> [Source records]:

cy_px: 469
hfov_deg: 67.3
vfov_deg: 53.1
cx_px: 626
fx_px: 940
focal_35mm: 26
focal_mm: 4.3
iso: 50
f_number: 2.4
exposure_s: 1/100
--
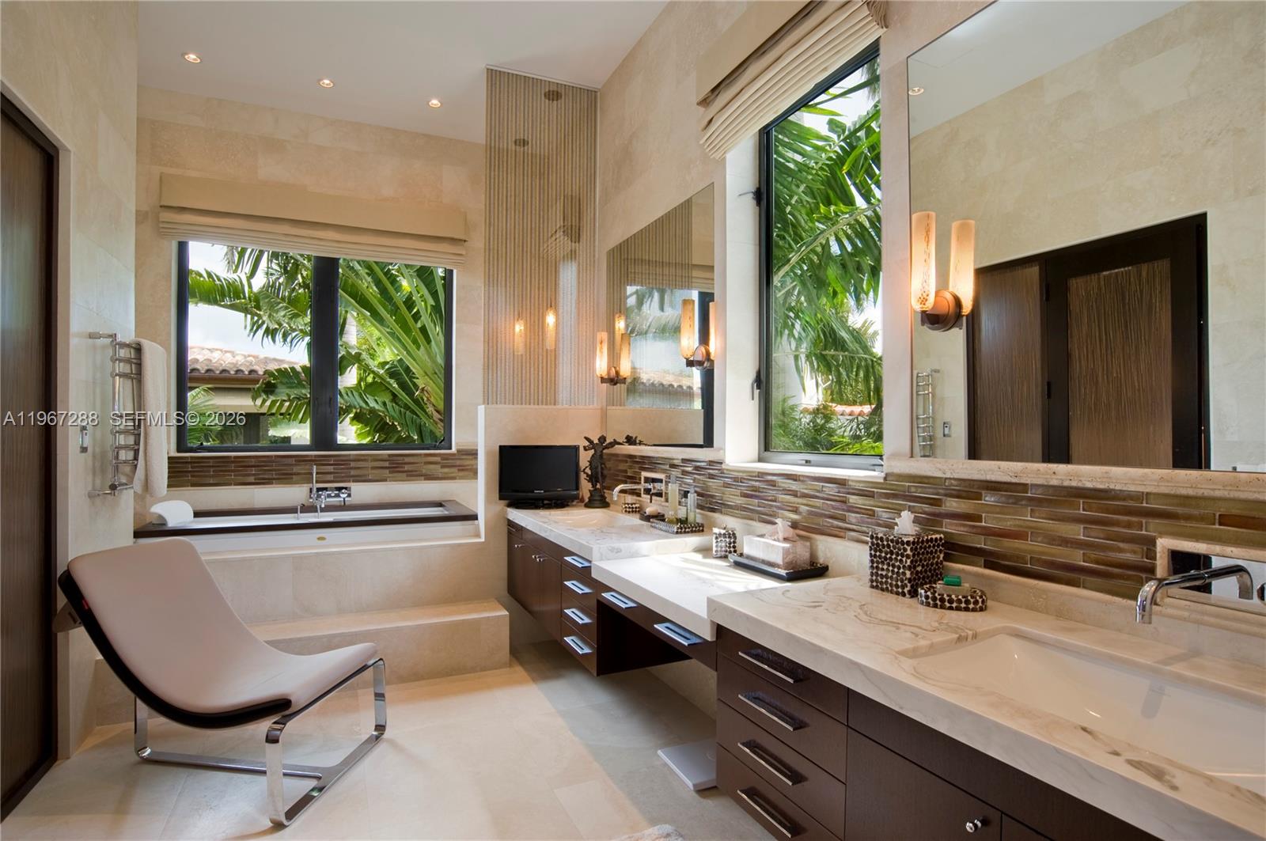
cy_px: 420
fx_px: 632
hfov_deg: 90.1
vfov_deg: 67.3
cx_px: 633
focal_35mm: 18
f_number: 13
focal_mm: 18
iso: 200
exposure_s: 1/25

> [Problem details]: Working from the data above, extract solely the lines from the one containing "hfov_deg: 90.1" through the one containing "exposure_s: 1/25", exactly as they appear, both included.

> [Written solution]:
hfov_deg: 90.1
vfov_deg: 67.3
cx_px: 633
focal_35mm: 18
f_number: 13
focal_mm: 18
iso: 200
exposure_s: 1/25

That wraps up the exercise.